Jakarta – Kementerian Keuangan (Kemenkeu) mengungkapkan alasan rencana menambah fungsi Nomor Induk Kependudukan (NIK) atau KTP sebagai Nomor Pokok Wajib Pajak (NPWP) untuk wajib pajak orang pribadi.
Hal ini tertuang dalam Rancangan Undang-undang tentang Ketentuan Umum dan Tata Cata Perpajakan (RUU KUP) yang saat ini diubah menjadi RUU Harmonisasi Peraturan Perpajakan (RUU HPP) dan telah disetujui oleh DPR RI.
“RUU ini juga akan memperkuat reformasi administrasi perpajakan yang saat ini dilakukan oleh pemerintah, melalui implementasi NIK sebagai NPWP untuk Wajib Pajak orang pribadi,” kata Menteri Keuangan Sri Mulyani Indrawati melalui keterangan resmi yang dikutip, Kamis (7/10).
Baca juga: KPK Panggil Saksi Untuk Tersangka kasus KTP-el
Kemenkeu menyatakan, penyatuan ini sejalan dengan rencana pemerintah yang ingin menerapkan Single Identification Number (SID) di Indonesia yang telah disusun sejak tahun lalu. Salah satunya dengan menggabungkan KTP dan NPWP.
Sebelumnya, Direktur Jenderal Pajak Kementerian Keuangan Suryo Utomo mengatakan, alasan utama menyatukan data NIK dan NPWP ini adalah untuk mempermudah DJP memantau masyarakat yang masuk sebagai wajib pajak. Ini juga akan meningkatkan rasio pajak Indonesia.
Sebab, semua masyarakat bekerja saat ini memiliki NIK yang tertera di KTP nya. Dengan penyatuan maka DJP mudah menelusuri data masyarakat tersebut apakah ia masuk sebagai wajib pajak atau tidak.

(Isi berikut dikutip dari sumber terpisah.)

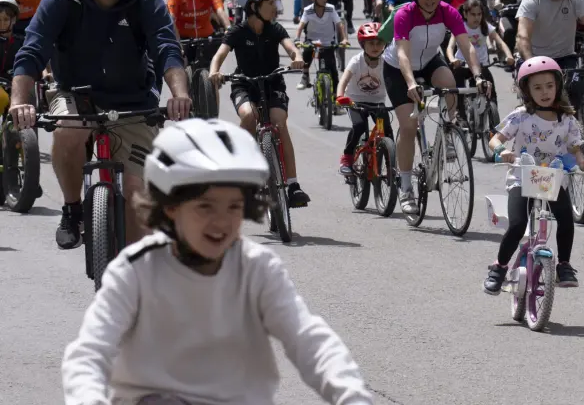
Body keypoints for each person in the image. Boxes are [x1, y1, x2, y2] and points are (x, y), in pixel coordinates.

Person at [61, 118, 373, 405]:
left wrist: (350, 393)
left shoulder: (256, 267)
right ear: (170, 207)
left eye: (234, 207)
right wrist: (90, 398)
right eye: (205, 207)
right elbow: (89, 353)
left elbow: (308, 339)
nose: (221, 222)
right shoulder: (137, 270)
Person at [10, 0, 191, 250]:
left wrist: (179, 94)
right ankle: (72, 210)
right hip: (76, 93)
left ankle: (133, 284)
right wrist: (20, 101)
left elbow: (167, 48)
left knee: (139, 205)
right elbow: (32, 51)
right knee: (69, 129)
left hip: (133, 96)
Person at [382, 0, 488, 215]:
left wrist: (478, 75)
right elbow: (402, 54)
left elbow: (467, 46)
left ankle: (448, 132)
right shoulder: (404, 15)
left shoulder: (448, 12)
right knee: (409, 127)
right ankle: (406, 188)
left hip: (430, 61)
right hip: (399, 68)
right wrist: (410, 83)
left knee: (449, 84)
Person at [483, 57, 584, 293]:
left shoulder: (567, 119)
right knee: (518, 224)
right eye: (537, 87)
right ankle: (498, 268)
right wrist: (501, 151)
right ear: (527, 91)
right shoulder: (521, 116)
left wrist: (582, 161)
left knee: (565, 219)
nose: (545, 92)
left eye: (549, 86)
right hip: (522, 178)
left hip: (550, 180)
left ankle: (563, 264)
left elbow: (575, 146)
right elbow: (495, 138)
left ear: (558, 86)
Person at [209, 0, 311, 207]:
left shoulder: (274, 29)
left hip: (273, 83)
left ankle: (293, 185)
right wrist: (214, 72)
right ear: (253, 6)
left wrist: (297, 58)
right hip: (244, 84)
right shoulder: (237, 31)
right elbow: (219, 56)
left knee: (279, 121)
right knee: (248, 116)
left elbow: (291, 47)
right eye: (270, 1)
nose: (276, 6)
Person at [336, 23, 389, 175]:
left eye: (379, 42)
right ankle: (347, 157)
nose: (375, 46)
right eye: (371, 43)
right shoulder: (356, 61)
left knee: (387, 130)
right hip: (355, 101)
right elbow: (343, 81)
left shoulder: (386, 62)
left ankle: (390, 162)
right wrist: (340, 96)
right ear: (362, 44)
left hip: (377, 102)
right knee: (359, 126)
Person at [447, 0, 513, 118]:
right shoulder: (460, 27)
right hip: (462, 65)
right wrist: (452, 59)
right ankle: (460, 115)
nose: (476, 17)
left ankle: (493, 121)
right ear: (465, 14)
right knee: (458, 91)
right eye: (473, 14)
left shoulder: (485, 27)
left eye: (479, 14)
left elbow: (500, 42)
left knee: (490, 92)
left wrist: (509, 55)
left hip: (481, 66)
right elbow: (450, 47)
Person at [295, 0, 347, 90]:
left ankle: (336, 96)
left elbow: (339, 24)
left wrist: (344, 39)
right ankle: (305, 76)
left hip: (328, 42)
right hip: (312, 41)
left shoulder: (331, 9)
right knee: (307, 54)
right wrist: (297, 39)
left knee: (333, 70)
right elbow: (300, 26)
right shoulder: (308, 10)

Baca juga: Kemenkeu: Penempatan Dana Haji di Sukuk Rp89,92 Triliun
“Kan masing-,masing orang punya NIK kan. Orang yang bayar pajak kan orang Indonesia. Bagaimana caranya kita coba sinkronkan. Jadi nanti kalau suatu saat bisa kita sinkronkan akan bagus,” ujar Suryo di Gedung DPR RI tahun lalu.
Suryo menegaskan, penyatuan identitas ini hanya untuk mempermudah DJP mendata masyarakat sebagai wajib pajak. Jika masyarakat memiliki penghasilan di bawah Penghasilan Tidak Kena Pajak (PTKP) maka tidak perlu khawatir akan ditarik pajaknya.
Tahun lalu, penyatuan ini belum berlangsung karena menunggu persiapan IT sistemnya. Dengan diberlakukannya ini pada tahun depan artinya kesiapan dari IT sudah dipastikan. Apalagi Sri Mulyani berkali-kali mengatakan bahwa ini adalah data yang sangat bersifat pribadi sehingga DJP harus memastikan tidak bocor.